**CONSEGNA:**
Riporta tutte le righe dell'elenco che segue, senza cambiare nulla.

**MATERIALE DELL'ESERCIZIO:**
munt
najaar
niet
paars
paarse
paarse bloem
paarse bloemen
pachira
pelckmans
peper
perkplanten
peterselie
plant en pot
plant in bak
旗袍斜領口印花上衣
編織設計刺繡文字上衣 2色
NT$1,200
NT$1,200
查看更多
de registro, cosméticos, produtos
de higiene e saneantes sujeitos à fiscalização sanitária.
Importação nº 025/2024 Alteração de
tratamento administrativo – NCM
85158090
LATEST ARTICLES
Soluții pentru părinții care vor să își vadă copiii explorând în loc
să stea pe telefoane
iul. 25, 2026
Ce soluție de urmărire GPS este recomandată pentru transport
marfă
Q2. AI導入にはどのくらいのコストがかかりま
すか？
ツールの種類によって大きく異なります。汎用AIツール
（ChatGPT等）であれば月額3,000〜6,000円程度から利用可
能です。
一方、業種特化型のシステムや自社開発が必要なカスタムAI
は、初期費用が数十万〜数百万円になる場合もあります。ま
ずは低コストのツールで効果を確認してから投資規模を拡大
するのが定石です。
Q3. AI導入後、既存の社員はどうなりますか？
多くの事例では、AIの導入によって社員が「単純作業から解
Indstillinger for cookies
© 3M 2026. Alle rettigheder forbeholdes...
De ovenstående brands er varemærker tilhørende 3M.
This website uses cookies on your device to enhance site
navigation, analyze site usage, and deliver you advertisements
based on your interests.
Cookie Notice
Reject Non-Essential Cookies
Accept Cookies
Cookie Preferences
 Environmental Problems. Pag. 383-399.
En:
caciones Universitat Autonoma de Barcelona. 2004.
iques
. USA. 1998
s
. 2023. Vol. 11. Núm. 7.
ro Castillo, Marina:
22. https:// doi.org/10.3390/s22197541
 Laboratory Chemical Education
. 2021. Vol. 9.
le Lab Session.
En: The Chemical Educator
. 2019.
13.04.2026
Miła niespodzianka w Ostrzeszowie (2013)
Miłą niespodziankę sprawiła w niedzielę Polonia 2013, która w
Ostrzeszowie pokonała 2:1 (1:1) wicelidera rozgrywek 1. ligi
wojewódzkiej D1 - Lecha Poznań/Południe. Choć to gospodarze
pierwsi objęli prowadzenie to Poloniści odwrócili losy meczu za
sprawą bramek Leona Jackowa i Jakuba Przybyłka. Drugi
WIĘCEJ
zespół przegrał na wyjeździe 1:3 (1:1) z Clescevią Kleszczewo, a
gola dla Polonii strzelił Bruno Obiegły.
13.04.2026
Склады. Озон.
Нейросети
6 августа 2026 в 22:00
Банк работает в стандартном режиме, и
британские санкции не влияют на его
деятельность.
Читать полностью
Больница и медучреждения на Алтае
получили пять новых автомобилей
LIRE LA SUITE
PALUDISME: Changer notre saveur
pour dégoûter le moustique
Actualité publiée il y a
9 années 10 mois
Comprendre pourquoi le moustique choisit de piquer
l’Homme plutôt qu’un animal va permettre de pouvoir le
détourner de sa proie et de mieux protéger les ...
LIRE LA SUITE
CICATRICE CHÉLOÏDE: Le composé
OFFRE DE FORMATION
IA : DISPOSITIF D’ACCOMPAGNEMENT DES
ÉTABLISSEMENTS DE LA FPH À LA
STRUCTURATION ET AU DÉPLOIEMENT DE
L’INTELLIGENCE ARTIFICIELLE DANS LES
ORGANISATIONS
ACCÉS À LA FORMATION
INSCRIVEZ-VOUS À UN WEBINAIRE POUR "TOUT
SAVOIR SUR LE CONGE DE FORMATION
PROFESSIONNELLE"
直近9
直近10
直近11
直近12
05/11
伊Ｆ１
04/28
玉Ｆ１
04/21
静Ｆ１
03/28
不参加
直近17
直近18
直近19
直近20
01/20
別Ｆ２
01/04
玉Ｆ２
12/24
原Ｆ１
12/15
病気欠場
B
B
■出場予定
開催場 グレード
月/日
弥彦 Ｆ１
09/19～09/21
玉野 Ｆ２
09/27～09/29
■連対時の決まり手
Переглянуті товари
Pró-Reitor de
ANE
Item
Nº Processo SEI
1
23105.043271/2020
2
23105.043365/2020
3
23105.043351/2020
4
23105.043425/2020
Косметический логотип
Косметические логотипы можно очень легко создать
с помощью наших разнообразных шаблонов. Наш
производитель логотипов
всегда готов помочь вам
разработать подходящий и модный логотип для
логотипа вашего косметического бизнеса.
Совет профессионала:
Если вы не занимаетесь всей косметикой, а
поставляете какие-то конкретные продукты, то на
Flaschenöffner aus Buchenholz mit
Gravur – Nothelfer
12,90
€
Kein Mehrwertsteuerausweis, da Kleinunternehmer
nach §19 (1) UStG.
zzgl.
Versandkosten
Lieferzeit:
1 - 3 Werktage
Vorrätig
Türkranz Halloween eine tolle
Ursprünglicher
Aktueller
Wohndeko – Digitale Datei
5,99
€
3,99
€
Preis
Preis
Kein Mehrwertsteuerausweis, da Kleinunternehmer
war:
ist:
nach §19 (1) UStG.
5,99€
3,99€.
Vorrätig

**RISULTATO DELL'ESERCIZIO:**
munt
najaar
niet
paars
paarse
paarse bloem
paarse bloemen
pachira
pelckmans
peper
perkplanten
peterselie
plant en pot
plant in bak
旗袍斜領口印花上衣
編織設計刺繡文字上衣 2色
NT$1,200
NT$1,200
查看更多
de registro, cosméticos, produtos
de higiene e saneantes sujeitos à fiscalização sanitária.
Importação nº 025/2024 Alteração de
tratamento administrativo – NCM
85158090
LATEST ARTICLES
Soluții pentru părinții care vor să își vadă copiii explorând în loc
să stea pe telefoane
iul. 25, 2026
Ce soluție de urmărire GPS este recomandată pentru transport
marfă
Q2. AI導入にはどのくらいのコストがかかりま
すか？
ツールの種類によって大きく異なります。汎用AIツール
（ChatGPT等）であれば月額3,000〜6,000円程度から利用可
能です。
一方、業種特化型のシステムや自社開発が必要なカスタムAI
は、初期費用が数十万〜数百万円になる場合もあります。ま
ずは低コストのツールで効果を確認してから投資規模を拡大
するのが定石です。
Q3. AI導入後、既存の社員はどうなりますか？
多くの事例では、AIの導入によって社員が「単純作業から解
Indstillinger for cookies
© 3M 2026. Alle rettigheder forbeholdes...
De ovenstående brands er varemærker tilhørende 3M.
This website uses cookies on your device to enhance site
navigation, analyze site usage, and deliver you advertisements
based on your interests.
Cookie Notice
Reject Non-Essential Cookies
Accept Cookies
Cookie Preferences
 Environmental Problems. Pag. 383-399.
En:
caciones Universitat Autonoma de Barcelona. 2004.
iques
. USA. 1998
s
. 2023. Vol. 11. Núm. 7.
ro Castillo, Marina:
22. https:// doi.org/10.3390/s22197541
 Laboratory Chemical Education
. 2021. Vol. 9.
le Lab Session.
En: The Chemical Educator
. 2019.
13.04.2026
Miła niespodzianka w Ostrzeszowie (2013)
Miłą niespodziankę sprawiła w niedzielę Polonia 2013, która w
Ostrzeszowie pokonała 2:1 (1:1) wicelidera rozgrywek 1. ligi
wojewódzkiej D1 - Lecha Poznań/Południe. Choć to gospodarze
pierwsi objęli prowadzenie to Poloniści odwrócili losy meczu za
sprawą bramek Leona Jackowa i Jakuba Przybyłka. Drugi
WIĘCEJ
zespół przegrał na wyjeździe 1:3 (1:1) z Clescevią Kleszczewo, a
gola dla Polonii strzelił Bruno Obiegły.
13.04.2026
Склады. Озон.
Нейросети
6 августа 2026 в 22:00
Банк работает в стандартном режиме, и
британские санкции не влияют на его
деятельность.
Читать полностью
Больница и медучреждения на Алтае
получили пять новых автомобилей
LIRE LA SUITE
PALUDISME: Changer notre saveur
pour dégoûter le moustique
Actualité publiée il y a
9 années 10 mois
Comprendre pourquoi le moustique choisit de piquer
l’Homme plutôt qu’un animal va permettre de pouvoir le
détourner de sa proie et de mieux protéger les ...
LIRE LA SUITE
CICATRICE CHÉLOÏDE: Le composé
OFFRE DE FORMATION
IA : DISPOSITIF D’ACCOMPAGNEMENT DES
ÉTABLISSEMENTS DE LA FPH À LA
STRUCTURATION ET AU DÉPLOIEMENT DE
L’INTELLIGENCE ARTIFICIELLE DANS LES
ORGANISATIONS
ACCÉS À LA FORMATION
INSCRIVEZ-VOUS À UN WEBINAIRE POUR "TOUT
SAVOIR SUR LE CONGE DE FORMATION
PROFESSIONNELLE"
直近9
直近10
直近11
直近12
05/11
伊Ｆ１
04/28
玉Ｆ１
04/21
静Ｆ１
03/28
不参加
直近17
直近18
直近19
直近20
01/20
別Ｆ２
01/04
玉Ｆ２
12/24
原Ｆ１
12/15
病気欠場
B
B
■出場予定
開催場 グレード
月/日
弥彦 Ｆ１
09/19～09/21
玉野 Ｆ２
09/27～09/29
■連対時の決まり手
Переглянуті товари
Pró-Reitor de
ANE
Item
Nº Processo SEI
1
23105.043271/2020
2
23105.043365/2020
3
23105.043351/2020
4
23105.043425/2020
Косметический логотип
Косметические логотипы можно очень легко создать
с помощью наших разнообразных шаблонов. Наш
производитель логотипов
всегда готов помочь вам
разработать подходящий и модный логотип для
логотипа вашего косметического бизнеса.
Совет профессионала:
Если вы не занимаетесь всей косметикой, а
поставляете какие-то конкретные продукты, то на
Flaschenöffner aus Buchenholz mit
Gravur – Nothelfer
12,90
€
Kein Mehrwertsteuerausweis, da Kleinunternehmer
nach §19 (1) UStG.
zzgl.
Versandkosten
Lieferzeit:
1 - 3 Werktage
Vorrätig
Türkranz Halloween eine tolle
Ursprünglicher
Aktueller
Wohndeko – Digitale Datei
5,99
€
3,99
€
Preis
Preis
Kein Mehrwertsteuerausweis, da Kleinunternehmer
war:
ist:
nach §19 (1) UStG.
5,99€
3,99€.
Vorrätig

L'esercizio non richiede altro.